Designing Software in a Distributed World
- There are two ways of constructing a software design: One way is to make it so simple that there are obviously no deficiencies and the other way is to make it so complicated that there are no obvious deficiencies.
- —C.A.R. Hoare, The 1980 ACM Turing Award Lecture
How does Google Search work? How does your Facebook Timeline stay updated around the clock? How does Amazon scan an ever-growing catalog of items to tell you that people who bought this item also bought socks?
Is it magic? No, it’s distributed computing.
This chapter is an overview of what is involved in designing services that use distributed computing techniques. These are the techniques all large web sites use to achieve their size, scale, speed, and reliability.
Distributed computing is the art of building large systems that divide the work over many machines. Contrast this with traditional computing systems where a single computer runs software that provides a service, or client–server computing where many machines remotely access a centralized service. In distributed computing there are typically hundreds or thousands of machines working together to provide a large service.
Distributed computing is different from traditional computing in many ways. Most of these differences are due to the sheer size of the system itself. Hundreds or thousands of computers may be involved. Millions of users may be served. Billions and sometimes trillions of queries may be processed.
Speed is important. It is a competitive advantage for a service to be fast and responsive. Users consider a web site sluggish if replies do not come back in 200 ms or less. Network latency eats up most of that time, leaving little time for the service to compose the page itself.
In distributed systems, failure is normal. Hardware failures that are rare, when multiplied by thousands of machines, become common. Therefore failures are assumed, designs work around them, and software anticipates them. Failure is an expected part of the landscape.
Due to the sheer size of distributed systems, operations must be automated. It is inconceivable to manually do tasks that involve hundreds or thousands of machines. Automation becomes critical for preparation and deployment of software, regular operations, and handling failures.
1.1 Visibility at Scale
To manage a large distributed system, one must have visibility into the system. The ability to examine internal state—called introspection—is required to operate, debug, tune, and repair large systems.
In a traditional system, one could imagine an engineer who knows enough about the system to keep an eye on all the critical components or “just knows” what is wrong based on experience. In a large system, that level of visibility must be actively created by designing systems that draw out the information and make it visible. No person or team can manually keep tabs on all the parts.
Distributed systems, therefore, require components to generate copious logs that detail what happened in the system. These logs are then aggregated to a central location for collection, storage, and analysis. Systems may log information that is very high level, such as whenever a user makes a purchase, for each web query, or for every API call. Systems may log low-level information as well, such as the parameters of every function call in a critical piece of code.
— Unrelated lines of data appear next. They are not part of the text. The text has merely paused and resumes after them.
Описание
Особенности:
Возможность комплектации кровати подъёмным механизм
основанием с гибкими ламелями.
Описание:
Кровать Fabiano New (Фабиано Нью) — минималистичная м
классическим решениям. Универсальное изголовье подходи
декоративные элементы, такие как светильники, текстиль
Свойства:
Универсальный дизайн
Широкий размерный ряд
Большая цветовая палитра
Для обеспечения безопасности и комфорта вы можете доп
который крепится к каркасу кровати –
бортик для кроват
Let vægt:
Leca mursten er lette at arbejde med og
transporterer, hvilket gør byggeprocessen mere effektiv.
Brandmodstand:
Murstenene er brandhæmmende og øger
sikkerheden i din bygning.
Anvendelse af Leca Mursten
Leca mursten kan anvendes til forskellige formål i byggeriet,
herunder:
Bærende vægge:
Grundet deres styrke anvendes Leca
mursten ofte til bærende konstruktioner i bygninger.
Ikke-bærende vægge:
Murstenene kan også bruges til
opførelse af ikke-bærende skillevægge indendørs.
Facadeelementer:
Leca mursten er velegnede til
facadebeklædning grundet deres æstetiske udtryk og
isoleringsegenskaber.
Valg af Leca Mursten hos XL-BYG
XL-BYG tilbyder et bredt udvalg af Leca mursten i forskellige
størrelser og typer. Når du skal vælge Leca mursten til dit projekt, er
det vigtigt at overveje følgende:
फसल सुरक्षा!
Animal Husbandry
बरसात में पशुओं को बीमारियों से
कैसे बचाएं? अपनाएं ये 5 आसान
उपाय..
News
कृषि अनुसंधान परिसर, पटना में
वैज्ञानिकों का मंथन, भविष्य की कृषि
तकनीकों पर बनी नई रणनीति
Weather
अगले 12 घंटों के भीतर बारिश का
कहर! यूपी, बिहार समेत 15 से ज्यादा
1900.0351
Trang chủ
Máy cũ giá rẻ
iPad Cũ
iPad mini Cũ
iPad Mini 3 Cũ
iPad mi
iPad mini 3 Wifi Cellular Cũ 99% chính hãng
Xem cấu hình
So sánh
Systems should export metrics. They should count interesting events, such as how many times a particular API was called, and make these counters accessible.
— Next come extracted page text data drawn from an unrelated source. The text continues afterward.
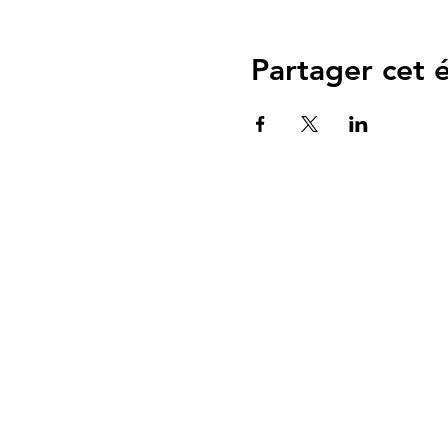
Partager cet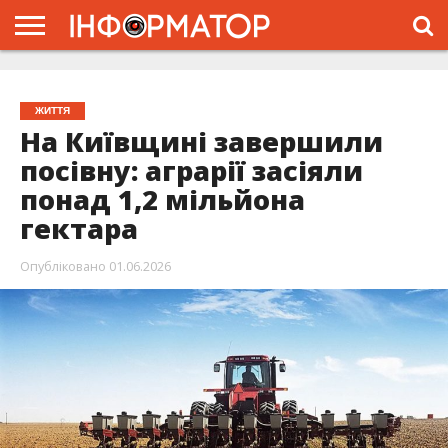
ГОЛОВНА
ЖИТТЯ
ВЛАДА
ГРОШІ
ТРЕШ
ПРО
ПРОЄКТ
ЖИТТЯ
На Київщині завершили
посівну: аграрії засіяли
понад 1,2 мільйона
гектара
Опубліковано
01.06.2026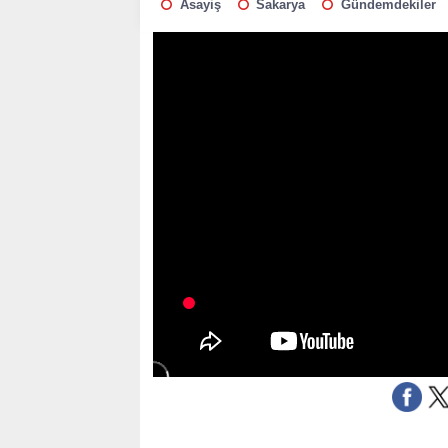
Asayiş
Sakarya
Gündemdekiler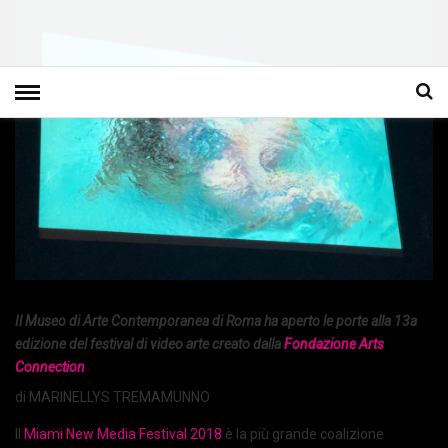
Il Museo di Arte Contemporanea di Roma ha aperto le porte alla 13a
edizione del festival di video arte creato dalla
Fondazione Arts
Connection
di MARINELLYS TREMAMUNNO
Il
Miami New Media Festival 2018
è la più grande coalizione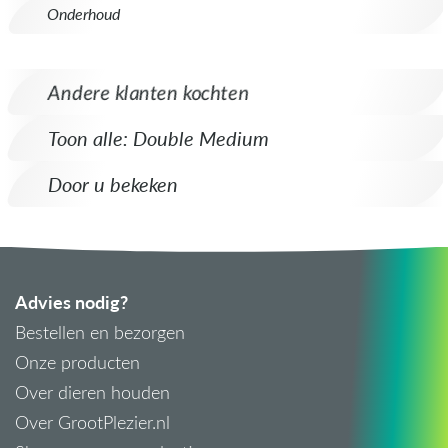
Onderhoud
Andere klanten kochten
Toon alle: Double Medium
Door u bekeken
Advies nodig?
Bestellen en bezorgen
Onze producten
Over dieren houden
Over GrootPlezier.nl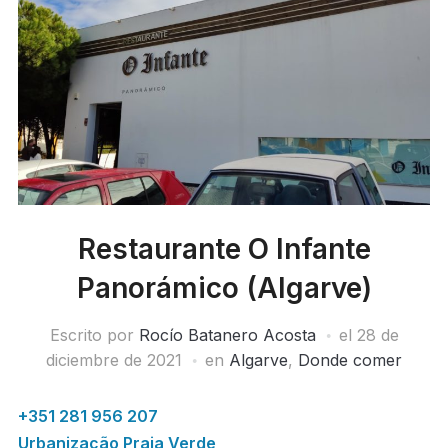
Restaurante O Infante
Panorámico (Algarve)
Escrito por
Rocío Batanero Acosta
el
28 de
diciembre de 2021
en
Algarve
,
Donde comer
+351 281 956 207
Urbanização Praia Verde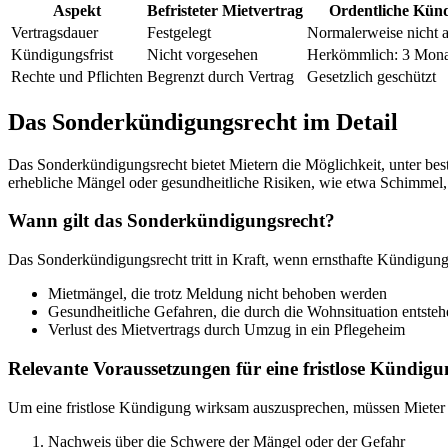
Aspekt
Befristeter Mietvertrag
Ordentliche Kün
Vertragsdauer
Festgelegt
Normalerweise nicht
Kündigungsfrist
Nicht vorgesehen
Herkömmlich: 3 Mona
Rechte und Pflichten
Begrenzt durch Vertrag
Gesetzlich geschützt
Das Sonderkündigungsrecht im Detail
Das Sonderkündigungsrecht bietet Mietern die Möglichkeit, unter be
erhebliche Mängel oder gesundheitliche Risiken, wie etwa Schimmel,
Wann gilt das Sonderkündigungsrecht?
Das Sonderkündigungsrecht tritt in Kraft, wenn ernsthafte Kündigung
Mietmängel, die trotz Meldung nicht behoben werden
Gesundheitliche Gefahren, die durch die Wohnsituation entsteh
Verlust des Mietvertrags durch Umzug in ein Pflegeheim
Relevante Voraussetzungen für eine fristlose Kündig
Um eine fristlose Kündigung wirksam auszusprechen, müssen Mieter
Nachweis über die Schwere der Mängel oder der Gefahr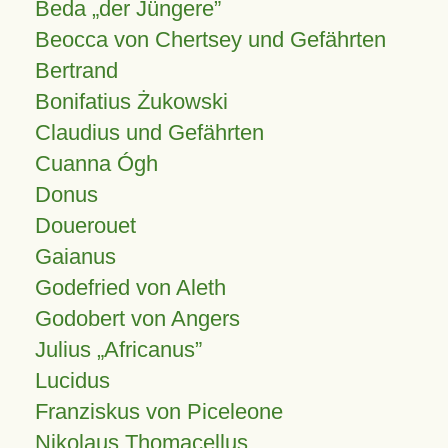
Beda „der Jüngere”
Beocca von Chertsey und Gefährten
Bertrand
Bonifatius Żukowski
Claudius und Gefährten
Cuanna Ógh
Donus
Douerouet
Gaianus
Godefried von Aleth
Godobert von Angers
Julius
Africanus
Lucidus
Franziskus von Piceleone
Nikolaus Thomacellus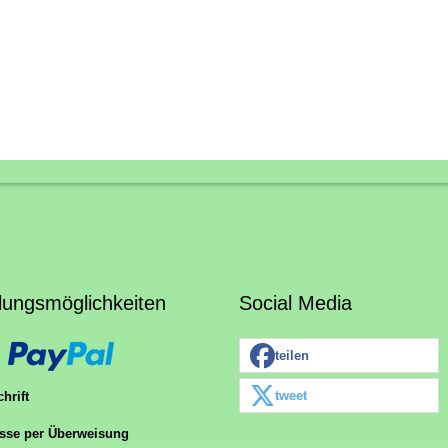
lungsmöglichkeiten
Social Media
teilen
tweet
hrift
sse per Überweisung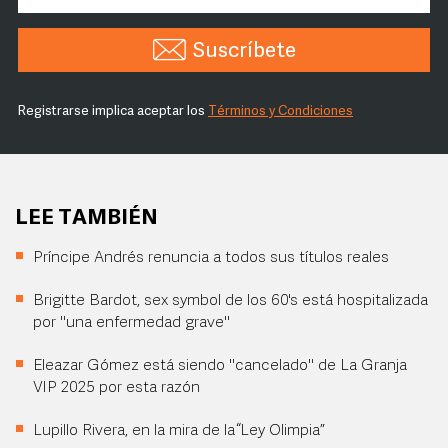
Suscríbete
Registrarse implica aceptar los
Términos y Condiciones
LEE TAMBIÉN
Príncipe Andrés renuncia a todos sus títulos reales
Brigitte Bardot, sex symbol de los 60's está hospitalizada
por "una enfermedad grave"
Eleazar Gómez está siendo "cancelado" de La Granja
VIP 2025 por esta razón
Lupillo Rivera, en la mira de la “Ley Olimpia”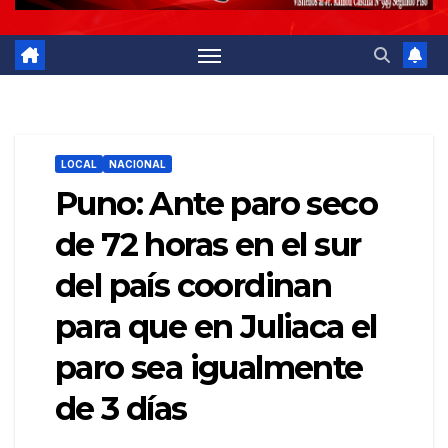
LOCAL
NACIONAL
Puno: Ante paro seco
de 72 horas en el sur
del país coordinan
para que en Juliaca el
paro sea igualmente
de 3 días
In many cases, special URLs can be used to view this internal state. For example, the Apache HTTP Web Server has a “server-status” page (http://www.example.com/server-status/).
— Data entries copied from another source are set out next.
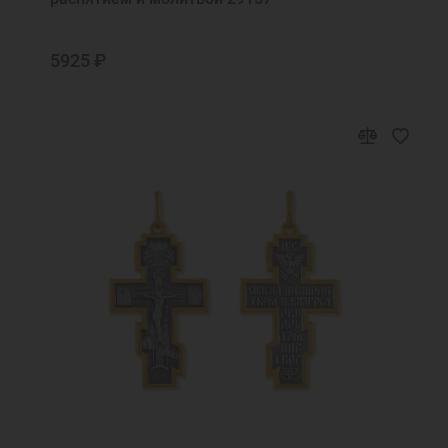
5925 ₽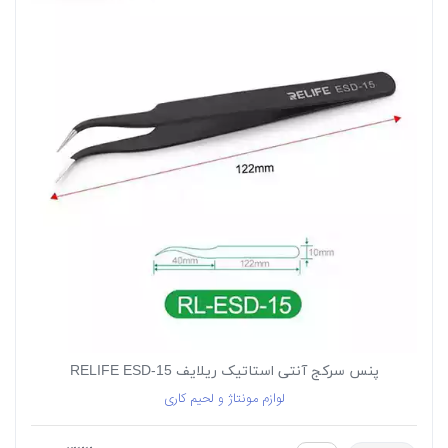
پنس سرکج آنتی استاتیک ریلایف RELIFE ESD-15
لوازم مونتاژ و لحیم کاری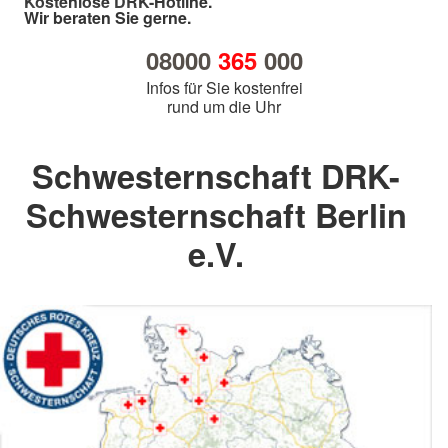
Kostenlose DRK-Hotline.
Wir beraten Sie gerne.
08000
365
000
Infos für Sie kostenfrei
rund um die Uhr
Schwesternschaft DRK-
Schwesternschaft Berlin
e.V.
In addition, components of distributed systems often appraise their own health and make this information visible. For example, a component may have a URL that outputs whether the system is ready (OK) to receive new requests. Receiving as output anything other than the byte “O” followed by the byte “K” (including no response at all) indicates that the system does not want to receive new requests. This information is used by load balancers to determine if the server is healthy and ready to receive traffic. The server sends negative replies when the server is starting up and is still initializing, and when it is shutting down and is no longer accepting new requests but is processing any requests that are still in flight.